彼は私の両手首を掴むと、そのまま地面に組み敷いた。

「部屋で大人しく待ってろって、言っただろ!」
「それは聞いたけど、待つとは言ってない!」
「なんで逃げる?」
「どうして追いかけて来たのよ!」
「リアンネ!」

 その名を呼んだ彼に、私は口をつぐむ。

「リアンネ。キミはリアンネなんだろ? 一目見てすぐに分かった。城で見かけた時、心臓が止まるかと思った。俺に会いに戻って来てくれたんじゃなかったのか?」
「……」

 なんて答えよう。
「そうじゃない」と言っても「そうだ」と言っても、どちらも嘘になる。

「ずっと探していた。忘れたことなんてない。リアンネ。キミもそうだと言ってくれ」

 答えられない私は、返事の代わりにぎゅっと目を閉じる。
目から涙の滴がこぼれ落ちた。

「どうしてキミが答えられないのか。なんで逃げ出したのか。言いたくないのなら言わなくていい。リアンネという名が気に入らないのなら、マノンのままでもいい。どうか俺のそばに居てくれ。もう離れたくないんだ」

 ランデルの手が、こめかみを流れる涙をすくい取る。

「式から戻ったら、キミに伝えたいことがあるって言ったよね。それを今、ここで言ってもいい?」

 山裾の草原を吹き抜ける風が、私たちを取り囲む枯れ草を揺らした。

「父王にね、お願いしたんだ。俺が王太子に即位したら、叶えてほしい願いがあるって。それはね、先の内戦で処罰を受けた人たちを、許してほしいってこと。もう十分な年月が経ち、王宮の内部は随分と整理された。もちろん、俺や王の命を狙う者はまだ耐えない。だけど、俺はもうこんなことを全部終わりにしたいんだ」

 ランデルの手が、私の頬を撫でた。

「だから、即位に際して、恩赦を出してほしいって。

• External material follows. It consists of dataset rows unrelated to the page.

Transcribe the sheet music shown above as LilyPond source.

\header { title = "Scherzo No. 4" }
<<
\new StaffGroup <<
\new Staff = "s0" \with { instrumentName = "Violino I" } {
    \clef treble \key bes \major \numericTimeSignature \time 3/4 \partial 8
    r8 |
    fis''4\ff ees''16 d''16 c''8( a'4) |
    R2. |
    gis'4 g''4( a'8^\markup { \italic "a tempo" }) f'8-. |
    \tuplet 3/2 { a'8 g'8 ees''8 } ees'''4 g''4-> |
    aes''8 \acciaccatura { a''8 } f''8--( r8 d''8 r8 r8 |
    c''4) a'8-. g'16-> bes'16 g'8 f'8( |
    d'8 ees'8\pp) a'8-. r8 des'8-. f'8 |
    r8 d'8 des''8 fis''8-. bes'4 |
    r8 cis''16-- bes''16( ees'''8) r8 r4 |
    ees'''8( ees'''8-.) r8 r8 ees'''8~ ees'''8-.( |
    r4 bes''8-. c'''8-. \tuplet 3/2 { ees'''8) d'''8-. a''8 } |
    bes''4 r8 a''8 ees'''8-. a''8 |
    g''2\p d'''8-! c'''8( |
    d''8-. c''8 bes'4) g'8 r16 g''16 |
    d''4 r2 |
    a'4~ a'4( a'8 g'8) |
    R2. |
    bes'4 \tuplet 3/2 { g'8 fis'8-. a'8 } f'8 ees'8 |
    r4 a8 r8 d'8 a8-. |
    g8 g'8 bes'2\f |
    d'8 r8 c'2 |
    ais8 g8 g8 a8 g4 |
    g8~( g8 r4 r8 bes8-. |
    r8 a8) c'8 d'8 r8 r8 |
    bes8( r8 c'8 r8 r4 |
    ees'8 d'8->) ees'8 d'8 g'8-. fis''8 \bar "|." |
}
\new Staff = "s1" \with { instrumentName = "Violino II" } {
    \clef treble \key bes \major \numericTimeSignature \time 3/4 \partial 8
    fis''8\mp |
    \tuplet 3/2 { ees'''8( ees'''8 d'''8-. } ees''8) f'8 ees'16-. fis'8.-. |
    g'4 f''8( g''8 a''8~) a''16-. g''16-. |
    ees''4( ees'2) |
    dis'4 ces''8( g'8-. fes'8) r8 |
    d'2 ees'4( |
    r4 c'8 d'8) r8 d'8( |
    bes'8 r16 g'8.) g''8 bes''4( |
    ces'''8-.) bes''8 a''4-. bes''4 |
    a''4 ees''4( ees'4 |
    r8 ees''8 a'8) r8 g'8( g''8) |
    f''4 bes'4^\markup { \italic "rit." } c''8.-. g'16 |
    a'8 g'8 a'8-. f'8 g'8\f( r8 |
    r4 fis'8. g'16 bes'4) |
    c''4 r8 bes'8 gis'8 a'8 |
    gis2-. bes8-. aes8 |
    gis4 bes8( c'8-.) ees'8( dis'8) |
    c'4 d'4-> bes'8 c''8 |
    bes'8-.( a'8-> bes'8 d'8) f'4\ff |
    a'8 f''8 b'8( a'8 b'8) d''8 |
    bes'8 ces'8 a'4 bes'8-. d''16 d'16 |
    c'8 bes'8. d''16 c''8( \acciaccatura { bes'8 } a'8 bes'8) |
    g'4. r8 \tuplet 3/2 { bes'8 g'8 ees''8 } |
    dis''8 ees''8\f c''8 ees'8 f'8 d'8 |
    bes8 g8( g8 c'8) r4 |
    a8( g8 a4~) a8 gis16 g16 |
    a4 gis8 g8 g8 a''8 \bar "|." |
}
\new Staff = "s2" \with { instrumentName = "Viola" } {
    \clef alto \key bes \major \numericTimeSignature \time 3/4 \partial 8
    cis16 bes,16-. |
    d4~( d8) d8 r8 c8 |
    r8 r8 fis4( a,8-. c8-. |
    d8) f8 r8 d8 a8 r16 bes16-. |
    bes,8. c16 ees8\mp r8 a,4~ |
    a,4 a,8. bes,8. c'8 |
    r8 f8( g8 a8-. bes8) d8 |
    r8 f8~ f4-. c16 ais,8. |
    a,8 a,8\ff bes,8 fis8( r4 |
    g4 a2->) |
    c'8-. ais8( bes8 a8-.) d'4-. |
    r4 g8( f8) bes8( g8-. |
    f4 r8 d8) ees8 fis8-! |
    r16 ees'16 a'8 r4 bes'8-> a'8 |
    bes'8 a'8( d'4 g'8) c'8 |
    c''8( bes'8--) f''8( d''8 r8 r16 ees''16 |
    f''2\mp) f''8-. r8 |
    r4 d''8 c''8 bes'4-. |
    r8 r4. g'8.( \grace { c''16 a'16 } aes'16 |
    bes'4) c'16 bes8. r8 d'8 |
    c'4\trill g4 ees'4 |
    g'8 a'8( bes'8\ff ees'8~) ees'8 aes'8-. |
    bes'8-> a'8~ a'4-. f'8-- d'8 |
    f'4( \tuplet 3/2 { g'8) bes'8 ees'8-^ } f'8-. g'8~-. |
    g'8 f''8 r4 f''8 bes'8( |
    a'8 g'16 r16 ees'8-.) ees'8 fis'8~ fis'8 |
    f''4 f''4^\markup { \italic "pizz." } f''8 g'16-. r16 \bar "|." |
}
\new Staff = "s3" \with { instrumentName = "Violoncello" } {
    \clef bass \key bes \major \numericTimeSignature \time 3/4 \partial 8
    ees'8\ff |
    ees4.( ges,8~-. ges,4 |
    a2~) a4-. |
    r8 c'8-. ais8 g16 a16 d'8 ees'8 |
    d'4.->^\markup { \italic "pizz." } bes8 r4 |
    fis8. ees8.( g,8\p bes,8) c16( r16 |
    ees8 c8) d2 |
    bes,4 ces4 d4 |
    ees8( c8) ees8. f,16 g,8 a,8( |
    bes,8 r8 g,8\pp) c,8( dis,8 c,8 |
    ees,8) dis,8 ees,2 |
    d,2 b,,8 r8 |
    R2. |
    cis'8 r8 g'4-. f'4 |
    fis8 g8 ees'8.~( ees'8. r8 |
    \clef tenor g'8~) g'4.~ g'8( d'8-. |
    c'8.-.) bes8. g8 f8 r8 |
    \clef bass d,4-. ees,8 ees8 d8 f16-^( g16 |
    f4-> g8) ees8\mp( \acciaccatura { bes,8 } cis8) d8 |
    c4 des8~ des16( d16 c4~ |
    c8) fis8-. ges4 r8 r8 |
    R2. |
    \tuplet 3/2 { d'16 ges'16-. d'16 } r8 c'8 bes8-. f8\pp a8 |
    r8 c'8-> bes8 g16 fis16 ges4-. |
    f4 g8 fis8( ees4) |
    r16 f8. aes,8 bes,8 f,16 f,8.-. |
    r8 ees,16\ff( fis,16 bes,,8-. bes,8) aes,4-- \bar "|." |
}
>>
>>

俺がこれから王となって作る国には、敵も味方も必要ない。みなが平穏に暮らせる、穏やかな時代にしたいんだ。父王は、許してくれたよ。だからもう、キミは罪人じゃない。この国にいて、城にいて、俺の側にいていいんだ」

 見上げるランデルの顔が、涙で歪んで見える。
それはランデルも同じみたいだった。

「ねぇ、俺とした約束覚えてる? 結婚しようって。その返事として贈られたハンカチを大切に置いてあったの、キミも見たんだろ?」

 彼の額が、私の額にコツンと当たった。

「キミには亡くなった母上の前で約束した通り、結婚してもらう。これは俺が王太子として、初めて下す命令だ。逆らうことは、キミでも許さない」

 ランデルの唇が、私の唇に重なった。
絡みつく彼の熱い想いが、私の全てを押し流す。

「リアンネ、返事は?」
「……。はい。王子の命に、従います」
「はは。ここが俺の部屋じゃなくてよかった」
「え?」
「ううん。こっちの話し!」

 彼は私を助け起こすと、ふわりと自分の馬に乗せた。

「さぁ、城に戻ろう。すぐに婚約発表の準備を始めなきゃな」

 ランデルが手綱を引く。
草原に遠く見えるフェンザーク城に向かって、私たちは走り出した。